Problem — Carry on the text below about parents and their college-age children, starting right after its final sentence.

Stephen M. Gavazzi, who teaches human sciences at Ohio State University, likened parenthood to coaching.

"The successful transition to college requires mothers and fathers to reshape their efforts into a role more akin to 'coach,' in large part because university life comes with the expectation that students are responsible for themselves," Gavazzi wrote in the Huffington Post.

"Whereas supervisors have active and direct oversight over the people they manage, coaches are found on the sidelines offering advice during timeouts and other breaks in the action," Gavazzi advised. "The parents of college students can and should be advised that their most appreciated involvement will come from the contact they have during the 'in between' times: a text message that can be replied to after class, a care package during final exams or dinner at a favorite restaurant over break."

Technology, according to Eryn Jelesiewicz at Temple University, has also played a large role in improving communication and understanding:

"Instead of checking in with parents once a week on a hallway dorm phone, students can now text message them throughout the day. Students and parents agree that the ability to stay in near-constant communication brings both benefits and challenges."

One mother, while attending the student-parent orientation at Temple University, looks at her "buzzing cell phone — it's another text from her son, the fourth since they'd arrived on campus. She writes back, with a twinge of guilt, 'You're not going to be able to take me with you to college.'"

Independence and responsibility are crucial for students to become adults.

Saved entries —
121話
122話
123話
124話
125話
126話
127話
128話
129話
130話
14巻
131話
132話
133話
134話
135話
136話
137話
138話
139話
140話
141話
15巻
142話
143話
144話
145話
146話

...

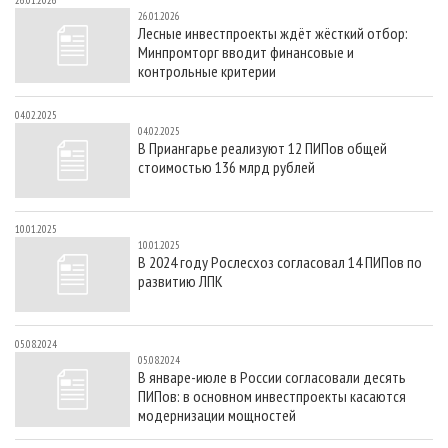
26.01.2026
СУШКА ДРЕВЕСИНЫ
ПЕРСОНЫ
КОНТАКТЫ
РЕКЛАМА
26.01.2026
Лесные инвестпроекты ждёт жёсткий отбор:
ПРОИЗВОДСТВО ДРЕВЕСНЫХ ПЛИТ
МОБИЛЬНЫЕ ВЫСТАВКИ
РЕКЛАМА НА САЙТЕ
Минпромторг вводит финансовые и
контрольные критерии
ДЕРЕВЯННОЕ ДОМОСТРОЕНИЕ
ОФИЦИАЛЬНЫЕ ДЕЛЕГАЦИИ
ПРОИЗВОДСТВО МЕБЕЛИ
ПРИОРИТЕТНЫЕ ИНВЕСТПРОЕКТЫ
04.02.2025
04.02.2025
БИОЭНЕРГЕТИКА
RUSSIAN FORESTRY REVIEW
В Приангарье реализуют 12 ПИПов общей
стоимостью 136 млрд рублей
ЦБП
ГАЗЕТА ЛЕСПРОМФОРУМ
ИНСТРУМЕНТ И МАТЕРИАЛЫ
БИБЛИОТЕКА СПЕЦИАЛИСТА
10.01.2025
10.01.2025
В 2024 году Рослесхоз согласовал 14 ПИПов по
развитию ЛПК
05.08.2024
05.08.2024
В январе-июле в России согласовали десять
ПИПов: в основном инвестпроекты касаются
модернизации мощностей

...

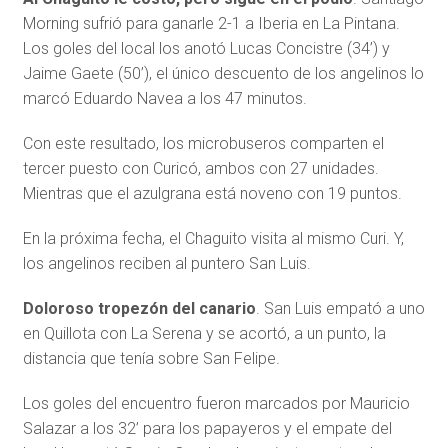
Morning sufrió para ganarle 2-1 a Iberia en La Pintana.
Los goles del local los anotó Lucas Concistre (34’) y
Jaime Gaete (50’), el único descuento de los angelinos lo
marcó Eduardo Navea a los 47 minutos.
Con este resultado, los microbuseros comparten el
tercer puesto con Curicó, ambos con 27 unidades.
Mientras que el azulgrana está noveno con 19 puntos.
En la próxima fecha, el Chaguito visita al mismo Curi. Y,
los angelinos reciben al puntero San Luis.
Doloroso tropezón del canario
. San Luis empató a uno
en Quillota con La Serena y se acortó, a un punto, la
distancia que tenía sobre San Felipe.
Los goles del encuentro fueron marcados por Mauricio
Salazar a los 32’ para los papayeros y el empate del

Task answer —
Ryan Lovell, director of parent, family and alumni programs at Oklahoma State University, told The Lantern, "[The] maturation process of the brain means that students are continuing to develop who they are, which will impact the relationship dynamic with parents," he said. "As students gain a sense of self and independence, parents and family members must adapt to these changes and find ways to continue to support their students."

Lovell said these changes are generally positive, adding: "Relationships with parents and family members need to change in order to facilitate students becoming responsible for their own life experiences and developing the skills necessary to be successful in these experiences."

So, college students: Calling up mom and dad is a good thing. They do actually know a little bit about the world. But parents should not expect a call every day. There needs to be a balancing act.

Jane Rosen-Grandon, a mother and family relations blogger, related her own experience as a parent.

"As parents, it is our responsibility to see that our children have a variety of learning experiences. Some will be easy; others will be quite difficult," she wrote. "Parents can best help their children by simply standing behind them. We can't live their lives for them, but we can watch our children from the sidelines. Most importantly, our children need to know that we are cheering for, and not against them."